Tautog (Blackfish) Fishing in Connecticut: Techniques for This Underrated Wreck Fish
Tautog — called "blackfish" by most New England anglers — are one of the most underrated fish in Long Island Sound. They're structure-obsessed, powerful fighters that methodically crush crab baits on the bottom of rocky reefs, jetties, and wrecks. They're also excellent table fare. The challenge is that they're specialists — if you don't know the specific technique, you'll lose every crab bait to structure and never hook one. Here's the inside game.
Where Connecticut Tautog Live
Tautog are structure specialists. They live in, on, and around hard structure — rocky reefs, jetties, bridge pilings, and wrecks. They don't school open-water or hold over sandy bottom. Find the right structure and you find the tautog.
**Connecticut shore access for tautog:** - Stonington jetties: One of the most accessible and productive shore tog spots in CT. - New Haven breakwater and harbor structure: Accessible from shore, holds fish through the season. - Bridgeport harbor jetties: Structure accessible from the causeway area. - Avery Point (Groton): A public access point with rock and structure.
**Boat access (expanding your options):** Most of CT's productive tautog grounds are offshore reefs, wrecks, and the rocky western Sound structure that requires a boat. The Race (at the eastern end of Long Island Sound near New London) is one of the most noted tautog areas in southern New England.
**Seasonal timing:** Tautog are available in two distinct seasons. Spring (April–May) as water warms above 50°F; they're hungry after winter and relatively easy. Fall (October–December) is the premier season — fish are fattening before winter, feeding aggressively, and at peak size. Summer tautog fishing is possible but generally slower. January–March tog are present but sluggish.
The Tautog Technique
Tautog fishing requires specific rigging because of the structure they inhabit. A standard bottom rig will snag on every rock; a standard light leader will be bitten off by their powerful crushing teeth.
**The rig:** A dropper loop rig with a short (4–6 inch) leader of 30–40 lb monofilament. The short leader limits how far the bait can move into a crevice. A bank sinker (not a pyramid — pyramids plant themselves in rocks) in a weight appropriate for the current, attached at the end. The short stiff leader holds the bait just off bottom rather than falling directly into snags.
**Hooks:** Wide gap or Virginia-pattern hooks in sizes 1/0–3/0. Tautog engulf the bait with their powerful jaws — a wide gap improves hookup. Tautog hooks are purpose-designed; they're available at most coastal tackle shops.
**Bait:** Green crabs are the gold-standard tautog bait. Cut them in half or quarter, or use the claw piece on the hook through the leg socket. White leggers (hermit crabs without shells), fiddler crabs, and Asian shore crabs also work. Worms and clams produce occasional tog but crabs are the purpose bait.
The Retrieve and Hookset
Fishing for tautog requires active bottom contact without constant snagging — a skill that takes practice to develop.
Lower the rig to the bottom and immediately raise it 6 inches. This keeps you in contact with bottom but slightly above the worst snag depth. Hold the rod tip up and feel through the line. Tautog bites register as a series of quick taps as they crush the crab — they're systematic feeders, not explosive strikers like bass or bluefish.

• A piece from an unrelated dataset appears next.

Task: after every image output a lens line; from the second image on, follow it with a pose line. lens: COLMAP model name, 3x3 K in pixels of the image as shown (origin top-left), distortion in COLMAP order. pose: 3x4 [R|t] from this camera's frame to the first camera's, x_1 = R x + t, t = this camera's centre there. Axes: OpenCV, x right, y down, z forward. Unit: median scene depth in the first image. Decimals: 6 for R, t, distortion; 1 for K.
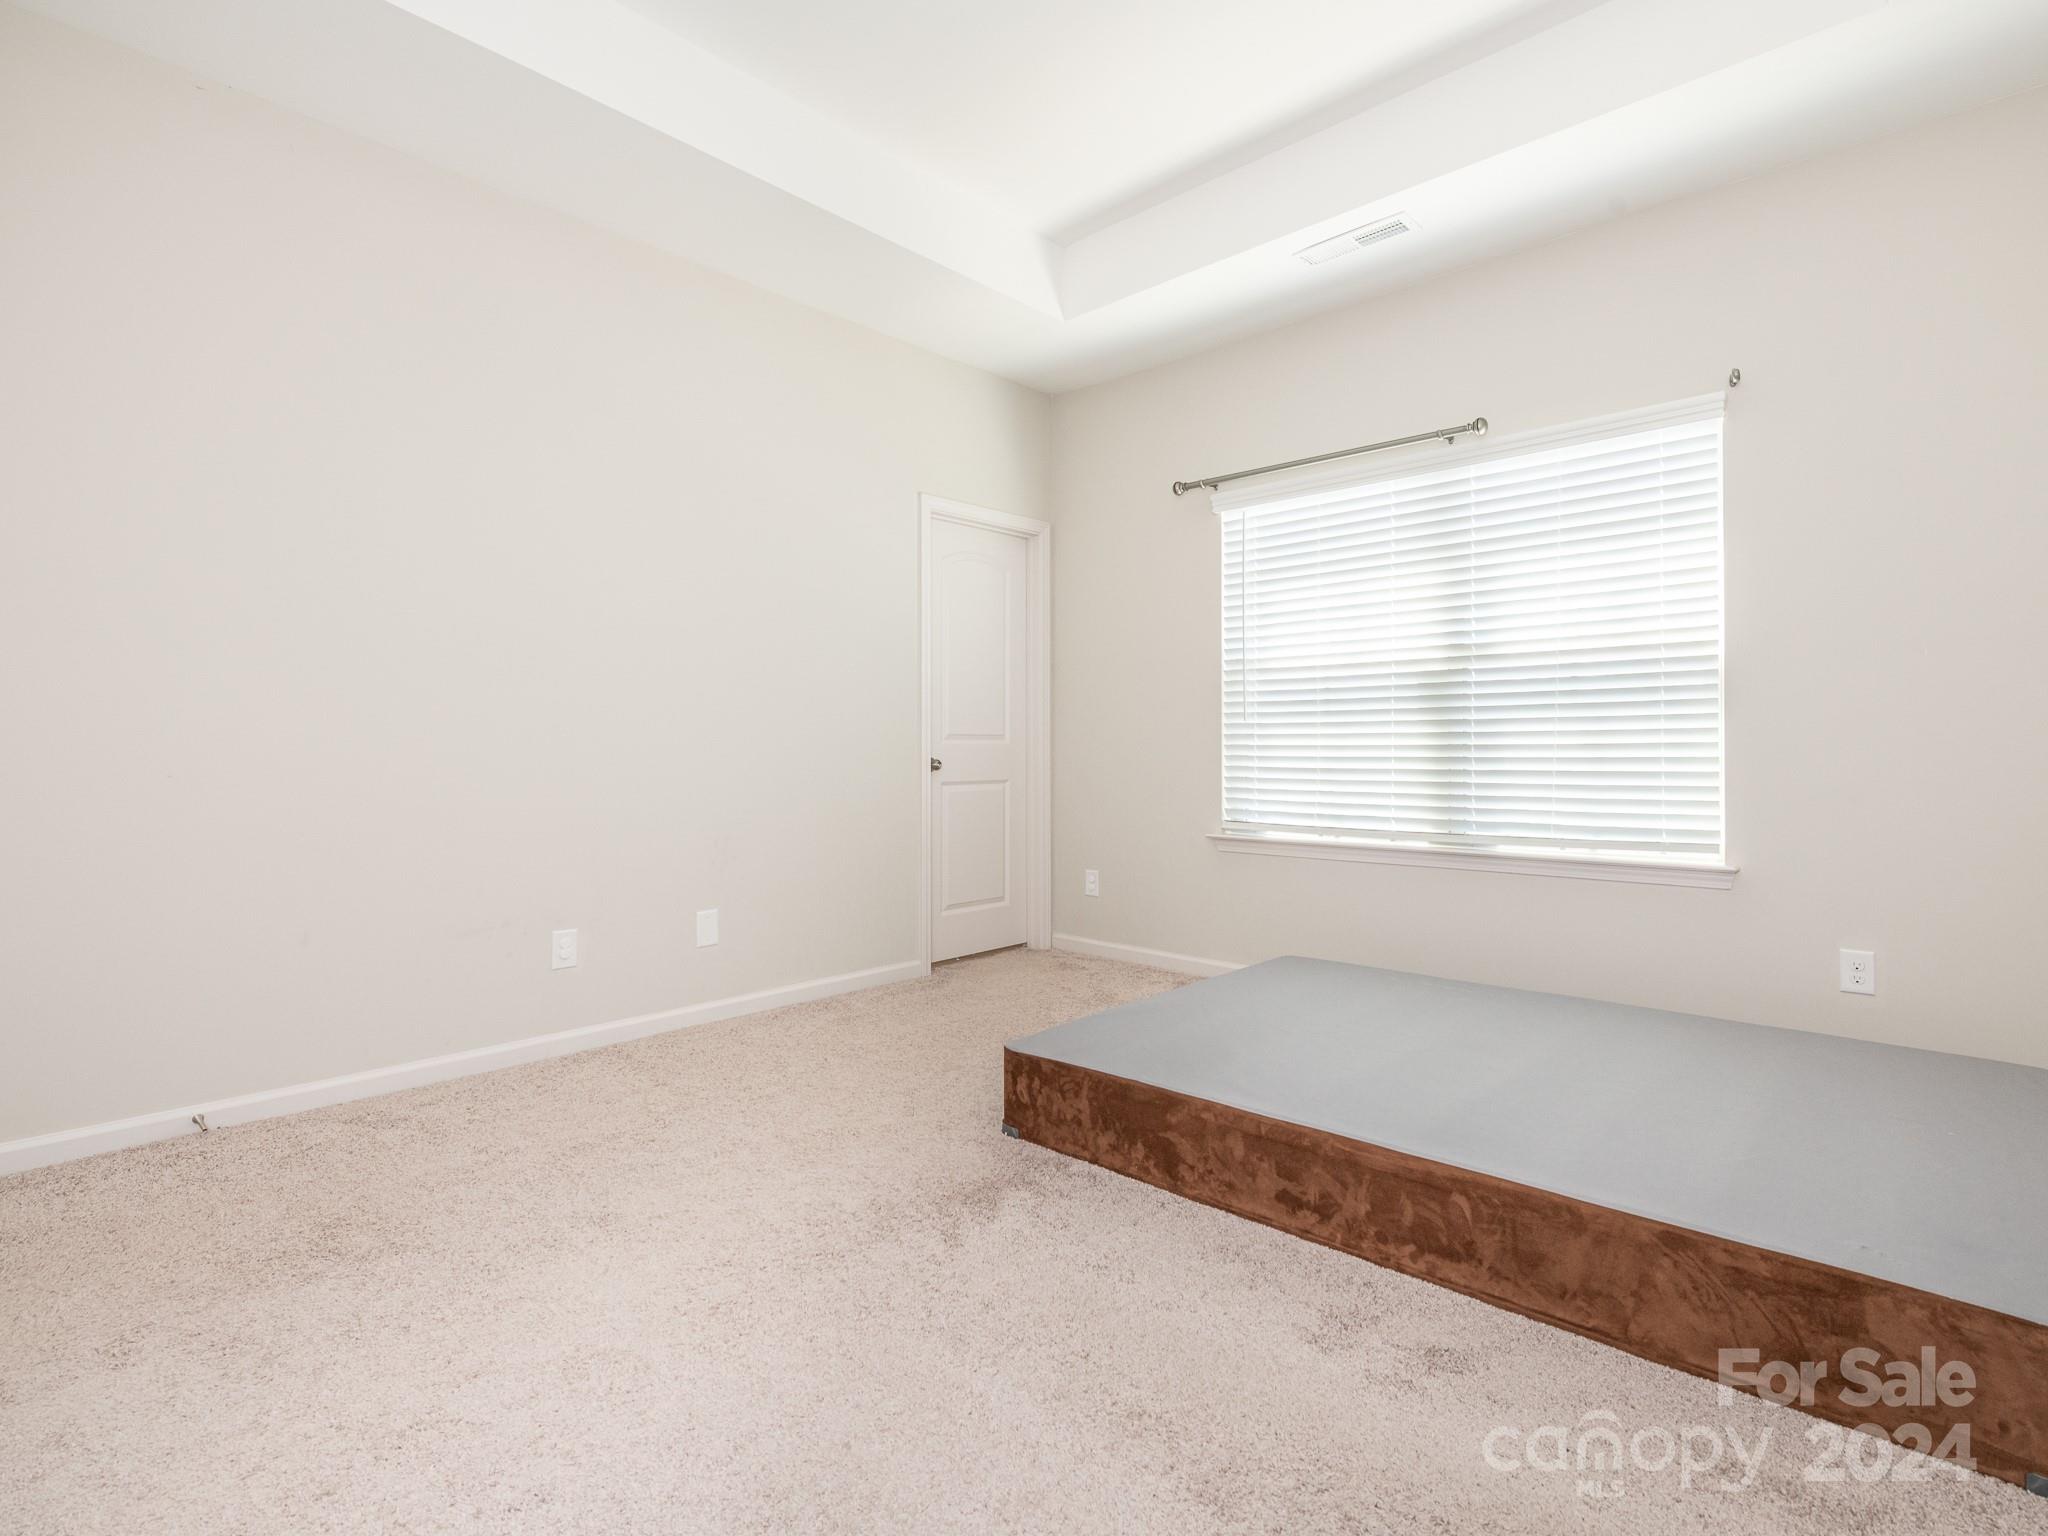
lens RADIAL K [[993.8, 0, 1030.0], [0, 993.8, 755.5], [0, 0, 1]] dist [0.003379, 0.000598]
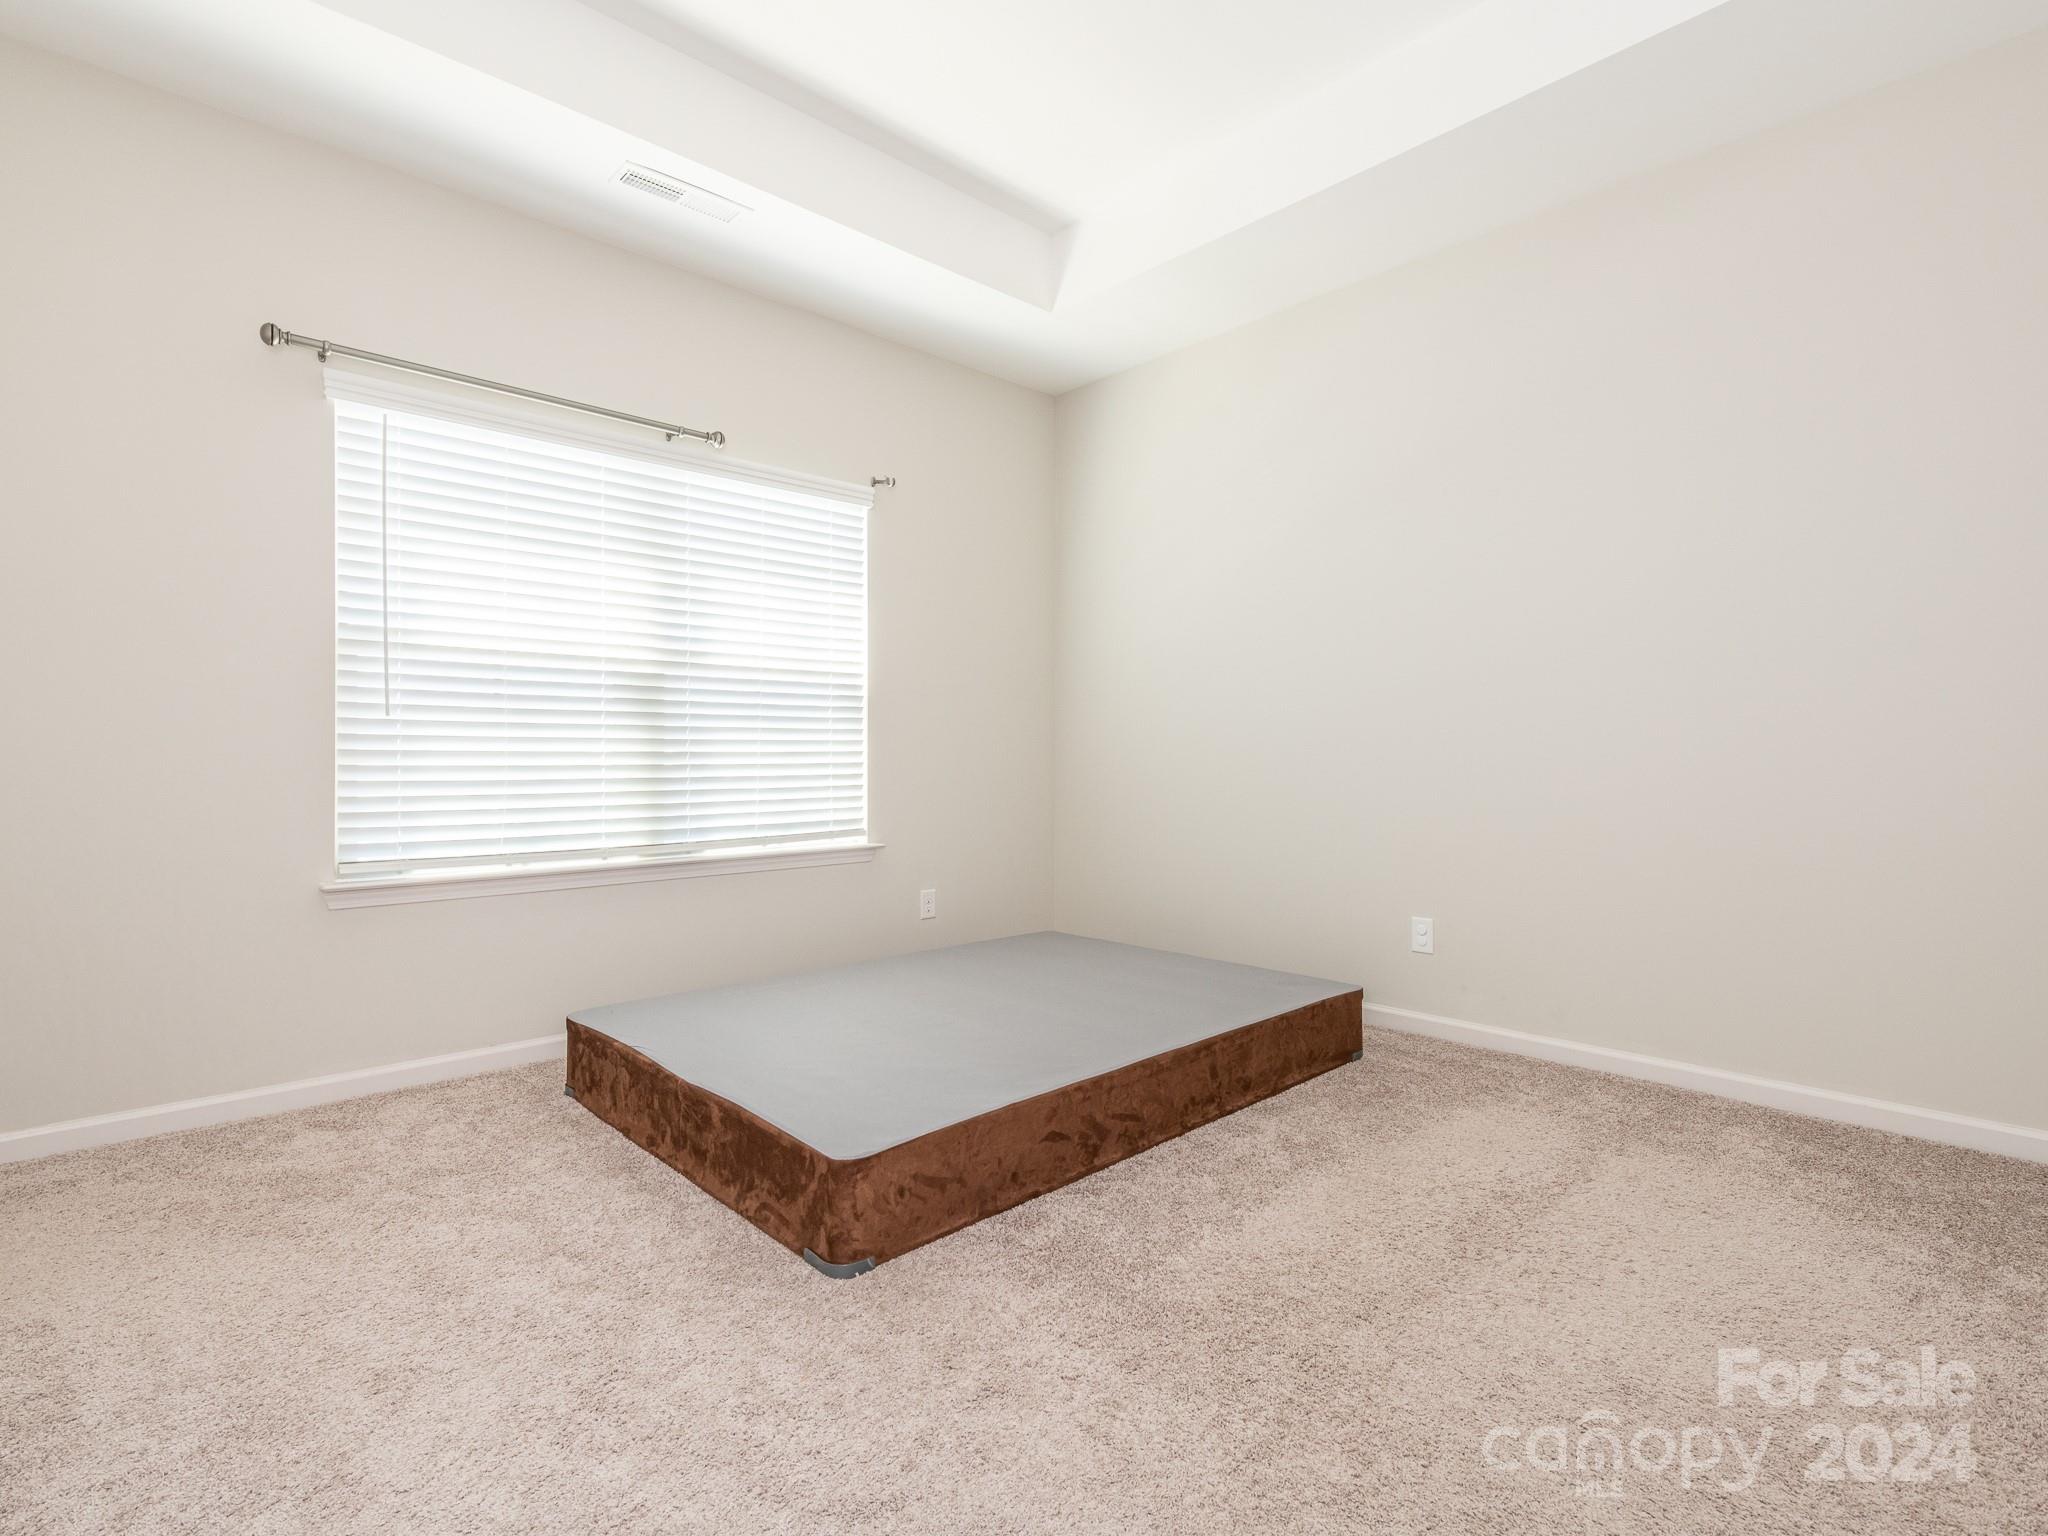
lens RADIAL K [[993.8, 0, 1033.4], [0, 993.8, 779.9], [0, 0, 1]] dist [0.003379, 0.000598]
pose [[0.078720, -0.019715, 0.996702, -0.520195], [0.009068, 0.999777, 0.019060, 0.001254], [-0.996856, 0.007538, 0.078881, 0.573260]]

Wait for the taps to develop into a definite load on the line — the fish pulling down — before setting. A short, sharp hookset (not a full arm-swing bass hookset) drives the hook before the fish can drop the bait. Immediately after hookset, pump the fish away from structure. Tautog that regain the structure will wrap your line around a rock and break off. The first 5 seconds after hookset are critical — strong tackle and quick pumping win.
**Snag management:** You will lose rigs to the bottom. Bring extra rigs pre-tied. The cost of snag losses is the price of fishing tautog ground; anglers who try to avoid snags at all costs (using too-light sinkers or long leaders) catch fewer fish.
Regulations and Tautog as Table Fare
Connecticut tautog regulations: minimum size 16 inches, with daily bag limits and seasonal restrictions. The fishery has been managed carefully due to slow growth rates — tautog grow slowly and a 16-inch fish may be 10+ years old. Check DEEP and ASMFC for current regulations, which are updated periodically.
Tautog are among the finest-tasting fish in Long Island Sound — firm white flaky flesh, mild flavor, and a thickness that makes them excellent for any preparation. A 3–5 pound tautog feeds two people generously. The table quality makes them worth the learning curve of the technique.